Description of the task: Count the lines in the data below that contain the string "Guitar", treating uppercase and lowercase as different, and reply with the number alone.

+++ Exercise input

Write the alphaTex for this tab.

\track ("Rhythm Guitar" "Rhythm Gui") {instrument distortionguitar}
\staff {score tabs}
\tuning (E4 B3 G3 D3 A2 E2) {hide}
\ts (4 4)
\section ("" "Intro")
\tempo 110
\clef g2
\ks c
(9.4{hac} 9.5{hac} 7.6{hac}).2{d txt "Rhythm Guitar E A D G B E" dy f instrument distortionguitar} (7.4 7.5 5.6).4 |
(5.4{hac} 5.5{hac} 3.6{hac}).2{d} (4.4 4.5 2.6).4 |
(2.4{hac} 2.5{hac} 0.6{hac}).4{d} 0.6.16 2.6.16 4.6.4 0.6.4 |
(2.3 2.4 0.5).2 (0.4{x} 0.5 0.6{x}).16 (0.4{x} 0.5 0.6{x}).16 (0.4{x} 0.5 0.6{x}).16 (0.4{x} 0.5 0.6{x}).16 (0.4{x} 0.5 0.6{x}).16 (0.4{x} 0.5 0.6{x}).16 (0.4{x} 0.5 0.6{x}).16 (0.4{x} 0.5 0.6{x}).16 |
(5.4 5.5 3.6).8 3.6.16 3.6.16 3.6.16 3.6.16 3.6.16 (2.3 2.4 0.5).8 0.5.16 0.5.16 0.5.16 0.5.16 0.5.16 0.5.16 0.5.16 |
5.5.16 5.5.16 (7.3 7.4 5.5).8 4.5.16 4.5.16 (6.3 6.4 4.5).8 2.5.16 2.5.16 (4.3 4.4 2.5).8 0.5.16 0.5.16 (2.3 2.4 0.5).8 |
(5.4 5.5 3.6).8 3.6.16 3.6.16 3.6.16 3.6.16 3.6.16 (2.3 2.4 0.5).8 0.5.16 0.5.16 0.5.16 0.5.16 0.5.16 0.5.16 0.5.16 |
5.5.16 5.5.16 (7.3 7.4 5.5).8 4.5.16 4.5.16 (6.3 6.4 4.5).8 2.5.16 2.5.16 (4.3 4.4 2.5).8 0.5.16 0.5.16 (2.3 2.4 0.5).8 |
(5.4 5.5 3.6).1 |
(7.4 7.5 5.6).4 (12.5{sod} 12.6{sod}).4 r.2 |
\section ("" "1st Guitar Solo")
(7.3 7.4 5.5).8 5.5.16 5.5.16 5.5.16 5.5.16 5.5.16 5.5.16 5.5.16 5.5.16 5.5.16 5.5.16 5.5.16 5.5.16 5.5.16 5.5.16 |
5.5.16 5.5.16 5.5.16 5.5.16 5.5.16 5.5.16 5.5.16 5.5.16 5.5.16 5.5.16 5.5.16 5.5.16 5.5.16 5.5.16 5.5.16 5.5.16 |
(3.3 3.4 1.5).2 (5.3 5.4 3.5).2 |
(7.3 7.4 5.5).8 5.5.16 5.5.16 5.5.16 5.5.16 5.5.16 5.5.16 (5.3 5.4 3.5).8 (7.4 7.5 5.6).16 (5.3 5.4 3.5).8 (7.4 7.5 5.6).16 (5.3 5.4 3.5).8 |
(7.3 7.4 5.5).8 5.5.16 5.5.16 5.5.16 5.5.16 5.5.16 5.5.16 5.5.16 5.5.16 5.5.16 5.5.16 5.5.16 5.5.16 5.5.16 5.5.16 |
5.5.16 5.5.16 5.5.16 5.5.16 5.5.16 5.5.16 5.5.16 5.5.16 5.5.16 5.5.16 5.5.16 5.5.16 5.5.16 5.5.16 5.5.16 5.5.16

++++++

Reply: 3